Il mercato immobiliare in Valle d’Aosta nel primo semestre del 2010 registra una leggera ripresa. A dirlo è l’Osservatorio del gruppo Tecnocasa che oggi in una conferenza stampa ha presentato alcuni dati dai quali si evidenzia un progressivo incremento delle compravendite.
Dopo quindi un biennio definito da Emiliano Morani, consulente Tecnocasa, “di riflessione”, ritorna anche nei valdostani la voglia di reinvestire sul mattone.
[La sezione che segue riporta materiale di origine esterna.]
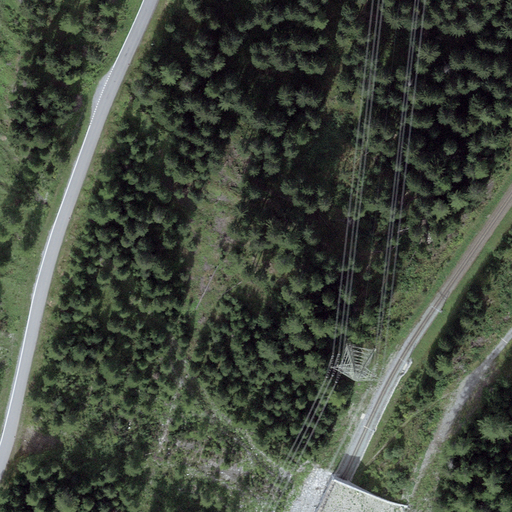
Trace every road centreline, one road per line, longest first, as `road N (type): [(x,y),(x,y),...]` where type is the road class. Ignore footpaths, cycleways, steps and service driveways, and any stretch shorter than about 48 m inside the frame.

Ma, rispetto al passato, la crisi ha cambiato il volto dell’acquirente che è ora più preparato e informato e si orienta sempre più verso scelte di “qualità” ovvero, costruzioni realizzate con criteri ecocompatibili (pannelli solari, riscaldamento a pavimento e isolamento acustico) tali da produrre un risparmio energetico.
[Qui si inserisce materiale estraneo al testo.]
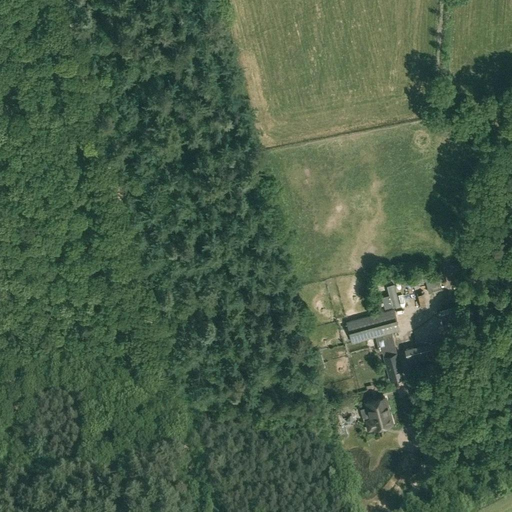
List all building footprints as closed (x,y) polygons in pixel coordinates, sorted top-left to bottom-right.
[(437,271),(440,282),(447,280),(443,269),(437,271)] [(387,285),(392,306),(399,305),(394,283),(387,285)] [(445,296),(444,284),(432,284),(433,297),(445,296)] [(399,329),(394,308),(347,321),(352,342),(399,329)] [(378,337),(375,337),(379,352),(383,351),(384,357),(397,353),(396,350),(392,333),(384,335),(378,337)] [(448,353),(444,339),(405,349),(409,363),(448,353)] [(397,353),(384,357),(390,380),(403,377),(397,353)] [(366,403),(371,418),(366,420),(369,430),(392,423),(385,397),(366,403)]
Chi decide di acquistare casa lo fa con un piccolo capitale di partenza anche perché le banche sono più selettive e non concedono più mutui che vanno a coprire per intero l’acquisto dell’immobile.
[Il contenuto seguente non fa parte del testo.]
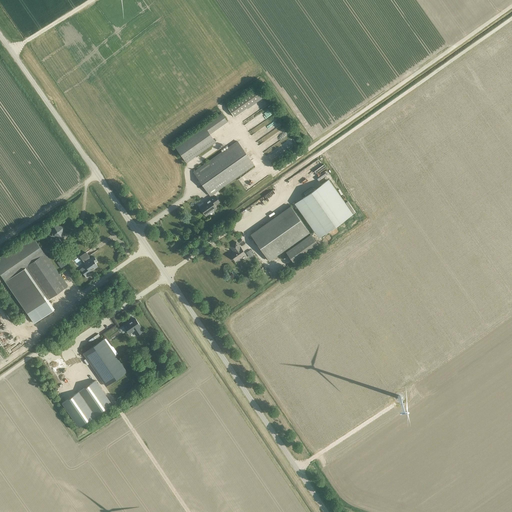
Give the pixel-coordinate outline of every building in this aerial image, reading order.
[(228,108),(234,117),(263,96),(257,88),(228,108)] [(221,113),(175,146),(187,162),(215,142),(210,134),(227,122),(221,113)] [(272,131),(280,125),(276,120),(268,126),(272,131)] [(260,144),(264,151),(285,137),(281,131),(276,135),(276,134),(260,144)] [(290,138),(285,141),(290,147),(295,144),(290,138)] [(210,196),(211,195),(213,194),(254,165),(237,141),(194,172),(210,196)] [(303,198),(327,232),(352,214),(328,180),(313,191),(311,188),(304,193),(305,196),(303,198)] [(215,196),(213,194),(211,195),(213,198),(206,202),(207,203),(201,208),(200,207),(201,209),(201,210),(202,212),(204,213),(206,216),(216,208),(214,205),(219,202),(215,196)] [(291,207),(251,235),(269,260),(309,232),(291,207)] [(56,237),(55,242),(53,244),(55,247),(61,242),(59,239),(59,237),(61,238),(64,227),(53,225),(51,236),(56,237)] [(53,310),(46,300),(67,286),(32,235),(0,256),(0,272),(34,323),(53,310)] [(319,247),(310,235),(286,252),(295,264),(319,247)] [(234,252),(231,254),(235,261),(236,261),(237,260),(245,254),(240,247),(236,242),(230,246),(234,252)] [(84,263),(84,264),(85,265),(80,269),(82,271),(84,274),(88,271),(89,272),(98,266),(96,264),(98,262),(94,257),(90,259),(89,257),(86,252),(80,256),(83,261),(84,263)] [(130,322),(124,326),(129,334),(130,334),(129,333),(133,331),(136,335),(136,336),(142,331),(140,327),(140,326),(135,318),(135,319),(130,322)] [(126,372),(124,368),(104,339),(84,353),(106,385),(126,372)] [(6,348),(10,355),(15,353),(13,350),(12,350),(9,346),(6,348)] [(95,381),(79,392),(62,403),(78,427),(112,404),(95,381)]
La tipologia preferita rimane il trilocale scelto dal 51,9% degli acquirenti, a seguire il bilocale. Sul lato dell’offerta, il mercato valdostano propone per il 43,4% bilocali e a seguire trilocali. “Questo gap – ha spiegato Emiliano Morani, consulente Tecnocasa – si sta in parte ridimensionando. Gli impresari edili infatti stanno iniziando a orientarsi verso la costruzione di trilocali anche se di misure più ridotte rispetto al passato”. La domanda di bilocali, nuovi e energeticamente efficienti, proviene soprattutto da piccoli investitori, segno che il mattone rimane ancora un ancora di salvezza sicura in un mercato sempre più attraversato da turbolenze finanziarie.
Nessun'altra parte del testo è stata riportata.